I got this submission yesterday from a good friend. It makes me ache. She asks the complicated question: how can we best love and support someone at the end stage of cancer treatment? It is a question without one clean, clear answer; a question of individual experience, of stage of life, of personality and faith. She's suspended somewhere in between reality and grief, between respect and support. It's during these hardest time, these inexplicable experiences, where we have to see the illusion of shared experience. Somethings we cannot fully share or understand, somethings we must just witness. How we witness, how we honor and support is what makes all the difference. - BTH
She didn't think I'd understand - she was apprehensive to stop chemo, but she was apprehensive to continue. Trust me, I understood. In this situation, there is no answer. There are decisions to be made, but no answer to be had. If only there was the slightest possibility of peering through that crystal ball to see if one path or the other might lead to a slightly better outcome - a few more weeks, a better quality of life. But there is no crystal ball, and in the absence of the ability to see into the future, she has to make a decision. Today, to me, that is the definition of courage - of making a decision when there is no answer, and no information at hand to help guide you. I suppose this is where in my life, I would turn to God and my faith, and pray for guidance to follow the right path; that there is, in fact, a path meant to be. I've never heard her speak of her faith, and I am not one to proselytize, and so the best thing I could do was offer to listen as I drove her to her chemo appointment, and to hope to offer the right words of encouragement to her, because honestly what the heck do you say in these situations?

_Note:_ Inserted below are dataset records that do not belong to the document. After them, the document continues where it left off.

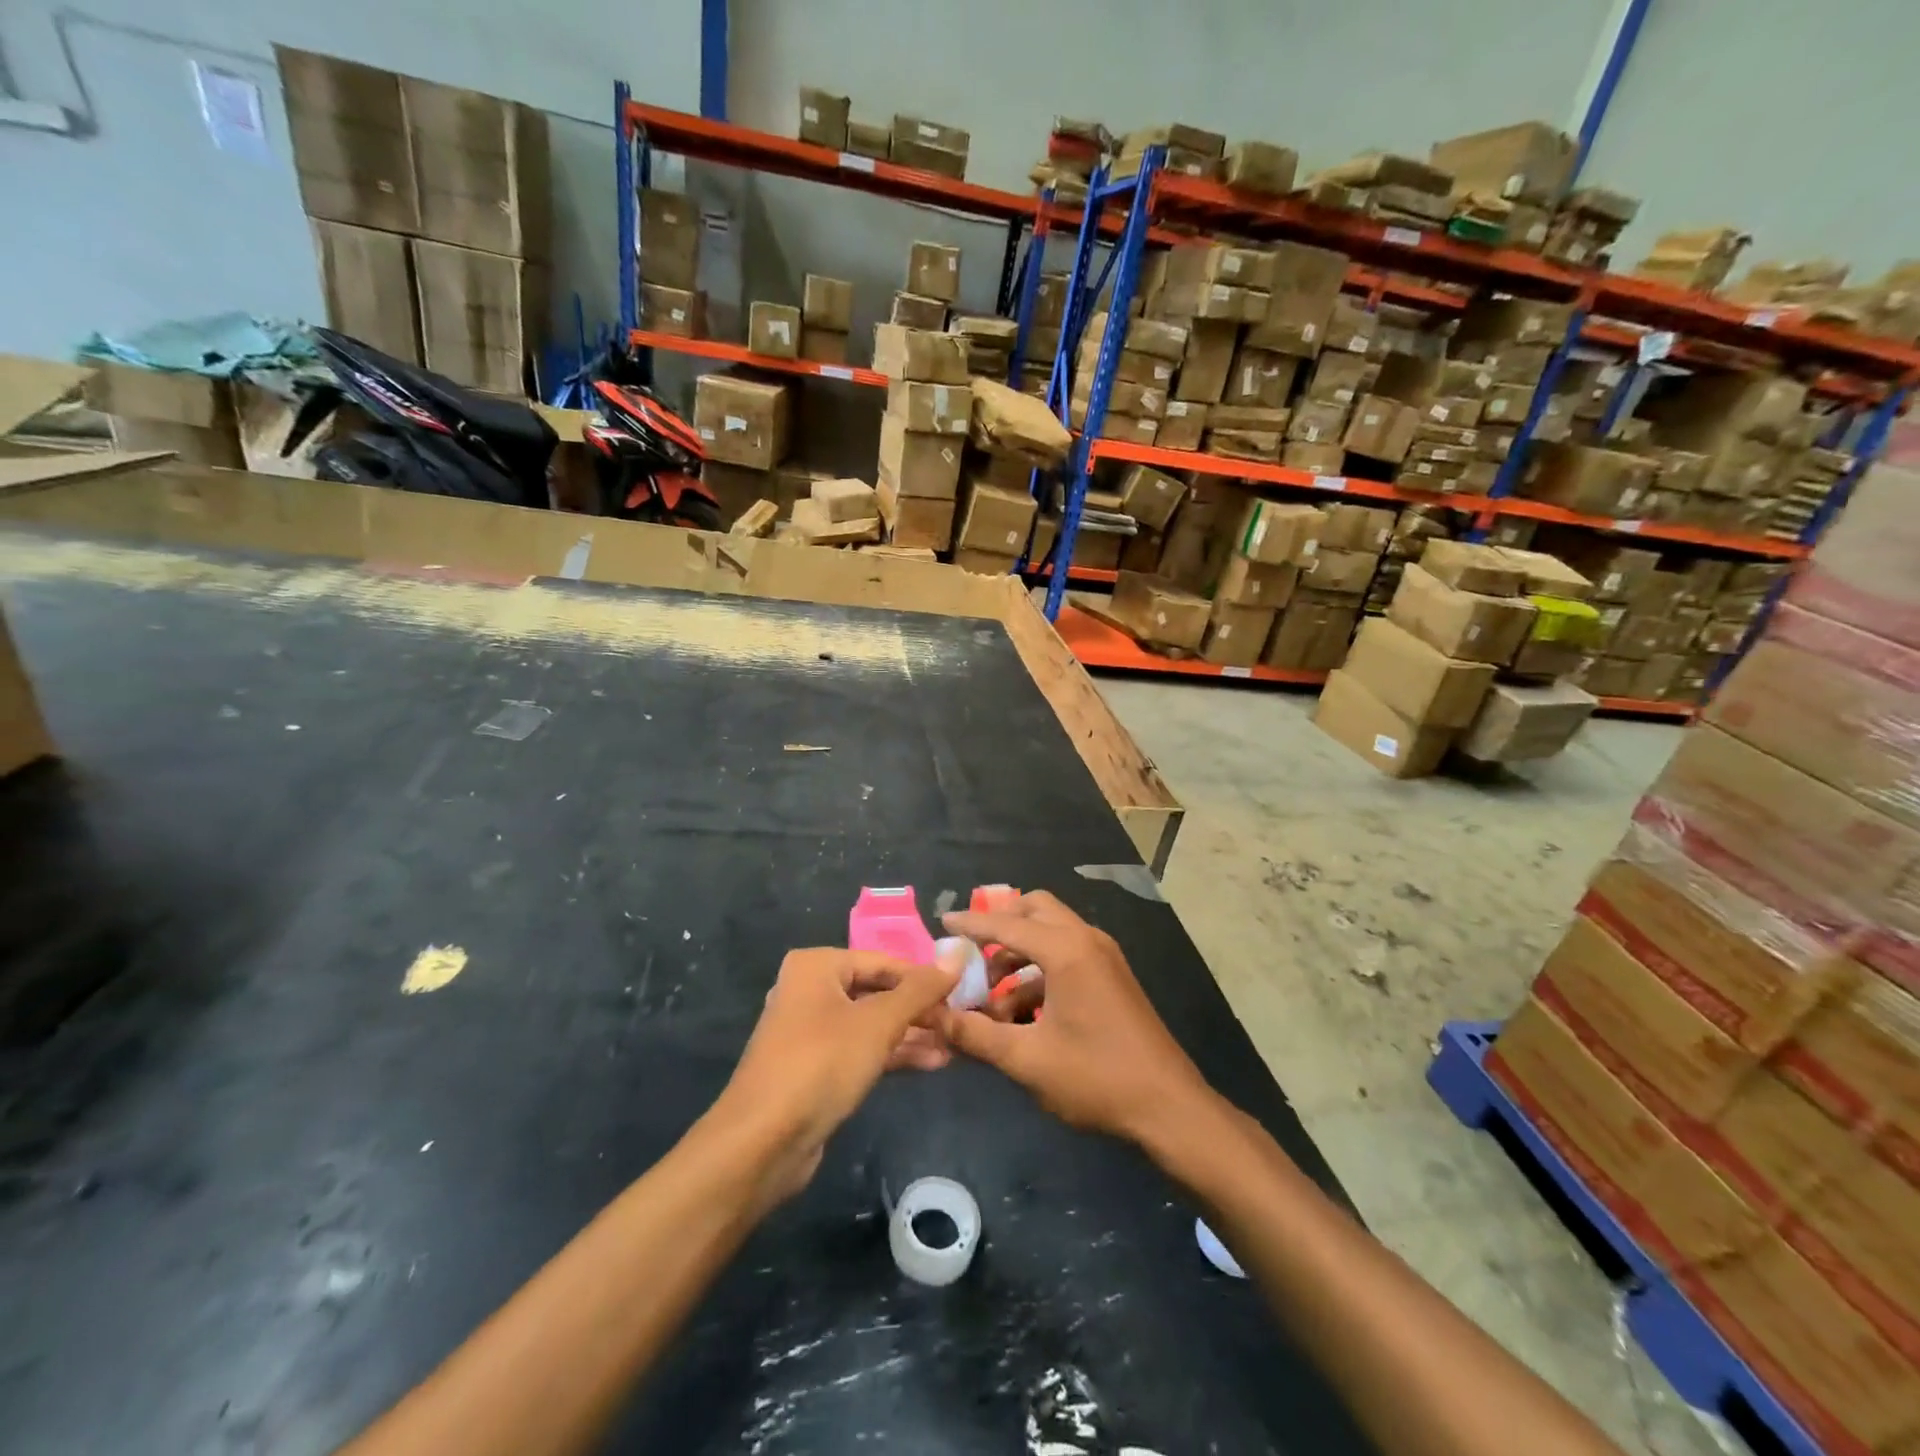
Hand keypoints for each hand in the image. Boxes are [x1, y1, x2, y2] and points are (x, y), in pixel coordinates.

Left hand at [716, 949, 956, 1203]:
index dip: (924, 978)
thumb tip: (958, 957)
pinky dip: (892, 1053)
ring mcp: (810, 1030)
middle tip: (959, 1023)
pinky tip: (931, 1063)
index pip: (884, 962)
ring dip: (911, 1034)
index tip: (962, 994)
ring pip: (871, 1023)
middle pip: (877, 991)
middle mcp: (810, 990)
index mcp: (817, 966)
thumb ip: (920, 990)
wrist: (762, 1142)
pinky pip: (861, 1049)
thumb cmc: (821, 1064)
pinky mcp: (814, 1067)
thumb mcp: (878, 1023)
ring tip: (954, 1045)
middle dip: (919, 1009)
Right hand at [937, 892, 1212, 1142]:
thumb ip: (975, 1034)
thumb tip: (933, 1016)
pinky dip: (1040, 971)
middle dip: (1001, 926)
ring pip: (1052, 933)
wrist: (1169, 1107)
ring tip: (991, 998)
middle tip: (971, 953)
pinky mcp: (1112, 977)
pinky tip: (1022, 1013)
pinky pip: (1068, 955)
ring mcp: (1104, 957)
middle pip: (1035, 910)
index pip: (1007, 923)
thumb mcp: (1027, 1059)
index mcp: (1067, 950)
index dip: (971, 923)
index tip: (942, 923)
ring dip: (1019, 954)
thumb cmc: (1096, 1077)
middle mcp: (1087, 940)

I don't know what those right words are, but I think I would want to someone to tell me that I've done an amazing job, that I've fought a heroic battle, that I had found strength to carry on when others couldn't have, that I wasn't letting anyone down, and in fact, that I was inspiring. I think that's what I would want to hear...but I hope to never have to find out. So that's what I told her today, because every word of it is true, and because I could tell that the burden of letting her parents down, that she was appearing to 'give up', was weighing heavily on her shoulders. She needs to know she is loved, loved dearly, and that she is capable of making the right decision for her and her family. She asked me if I knew what I would do in her shoes. I told her I did know, or that I think I know what I would do. She didn't ask for my answer, and I didn't offer it - because I think she hears plenty of opinions, and because I think she knew what she wanted to do. I know that if I had given the battle everything I could, that I would choose quality of life over quantity of life. The clinical trial she is on right now causes vision loss, and causes her to generally feel as bad as one can imagine. I would want to see my kids. I would want my kids to know that I gave my absolute best, but in the end, I would choose to spend my days with as much strength as I could, to enjoy them for every quality moment I had left.
I heard from my friend tonight, a few hours after I left her with her husband at the doctor's office, and she told me she had found peace. I think it was a kind of peace that she hasn't experienced yet. I will tell you that as hard as I have been praying for a miracle for her, I have equally been praying for her to be at peace, and to have a good quality of life for however long God will grant her on this earth. I am so heart broken tonight, so deeply sad for her daughter that will grow up without her mother, for her parents who will lose their only child, for her husband who has had to endure an unjust burden in his early years of marriage, for her friends, and for her students.
My friend was my son's 1st grade teacher last year. I remember overhearing whispers as we went to meet the teacher night in August. We didn't know anyone, and finally I learned she had been diagnosed with stage 4 colon cancer just weeks before school started, weeks before her daughter turned 1, weeks before she turned 29. Twenty. Nine. I hate that the first thought that passed through my head was that of selfishness. We had just moved to Seattle, and my son (who takes a good 8 months of the year to adjust to a new situation) would have a first grade situation that would mean his teacher was gone 2 days every other week for chemo. We had just left a preschool situation where his amazing (also young) teacher was fighting cancer. Was it selfish of me to want a normal classroom experience? In about the same amount of time that the thought flashed in my head, it was gone. I wasn't sure why, but I immediately felt at peace that we were put in this class for a reason. There were 4 first grade classes, and God had placed us in this one. I knew that wasn't just by chance. As it so happens, we met one of (if not THE) best elementary teachers our kids will ever have. My son was challenged to go beyond meeting expectations to create new ones, and push past them. She knew every kid's strengths and abilities, and she taught to them each successfully. I have no idea how she did it. In the process, we became friends outside of school, and I saw my son develop a compassion that I have never seen in him before. He is not an emotional kid, and does not wear his feelings on his sleeve, but I know that the situation with our friend weighs heavily on him. I know that I must now also pray for the courage to help him through what lies ahead, and to pray for peace for him as well.